Die Aufmerksamkeit für die konkrete Situation vor Ort und deren Gestaltung wird dann dazu befähigen zu verstehen, wie sich das Leben der Personen entwickelt, und auch dazu, ihre Schwierigkeiten und Sorgen, aber auch Möglichkeiten und Perspektiven zu deuten. Die Nächstenliebe erfordert geistige Offenheit, eine weite Perspektive, Einfühlungsvermögen und vorausschauendes Handeln, ein »sehendes Herz« (vgl. Enzyklika Deus caritas est, 31). Auf die Bedürfnisse zu antworten, das heißt nicht nur, dem Hungernden Brot zu geben, sondern sich auch der Frage nach den Ursachen für sein Hungrigsein zu stellen, und das mit dem Blick Jesu, der es verstand, die tiefste Realität der Menschen zu sehen, die sich ihm näherten. Unter diesem Gesichtspunkt fordert das Heute eure Art und Weise heraus, wie ihr Träger und Mitarbeiter der Nächstenliebe seid.

Hier ist auch an die weite Welt der Migration zu denken. Oft verursachen Naturkatastrophen und Kriege Notsituationen. Die globale Wirtschaftskrise ist ein weiteres Zeichen der Zeit, das den Mut der Brüderlichkeit notwendig macht. Das Auseinanderdriften von Nord und Süd der Welt und die Verletzung der Menschenwürde so vieler erfordern eine Nächstenliebe, die sich von den kleinen bis hin zu den großen ökonomischen Systemen in konzentrischen Kreisen auszubreiten weiß. Das wachsende Unbehagen, die Schwächung der Familien, die unsichere Situation der Jugendlichen weisen auf die Gefahr nachlassender Hoffnung hin. Die Menschheit braucht nicht nur Wohltäter, sondern auch demütige und konkrete Menschen, die sich wie Jesus an die Seite ihrer Brüder und Schwestern stellen und etwas von ihren Mühen teilen. Mit einem Wort, die Menschheit sucht Zeichen der Hoffnung. Unsere Quelle der Hoffnung liegt im Herrn. Und aus diesem Grund ist die »Caritas« notwendig, nicht um den Dienst der Nächstenliebe an sie zu delegieren, sondern damit sie ein Zeichen der Liebe Christi ist, ein Zeichen, das Hoffnung vermittelt. Liebe Freunde, helft der ganzen Kirche, die Liebe Gottes sichtbar zu machen. Lebt die Unentgeltlichkeit und helft anderen, sie zu leben. Erinnert alle an die Wesentlichkeit der Liebe, die Dienst wird. Steht den schwächsten Brüdern und Schwestern bei. Beseelt die christlichen Gemeinschaften. Sagt der Welt das Wort der Liebe, das von Gott kommt. Strebt nach der Nächstenliebe als Zusammenfassung aller Geistesgaben (vgl. 1 Kor 14,1).

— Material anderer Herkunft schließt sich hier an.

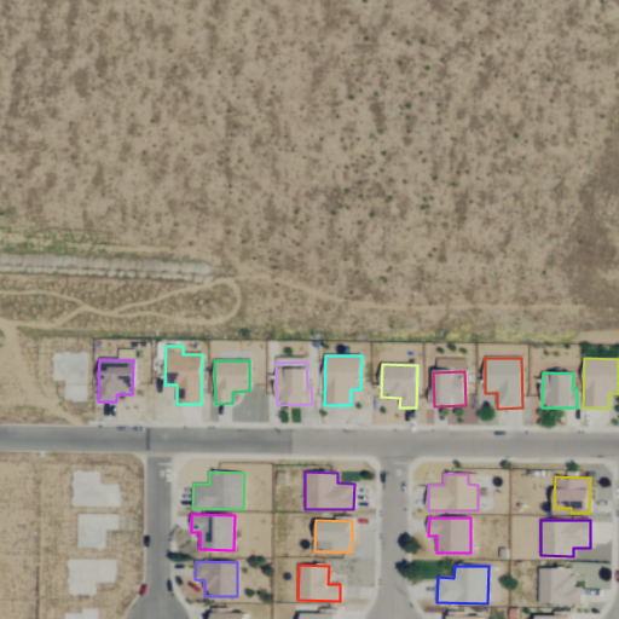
[(538,605),(582,605),(582,588),(572,588),(573,568),(539,568),(538,605)]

Möge euch die selige Jungfrau Maria führen, die bei ihrem Besuch bei Elisabet in der Demut des Dienstes (vgl. Lk 1,39–43) als erhabene Gabe Jesus brachte. Ich begleite euch mit meinem Gebet und erteile euch gerne den Apostolischen Segen, in den ich all jene einschließe, denen ihr in euren vielfältigen Aktivitäten täglich begegnet. Danke.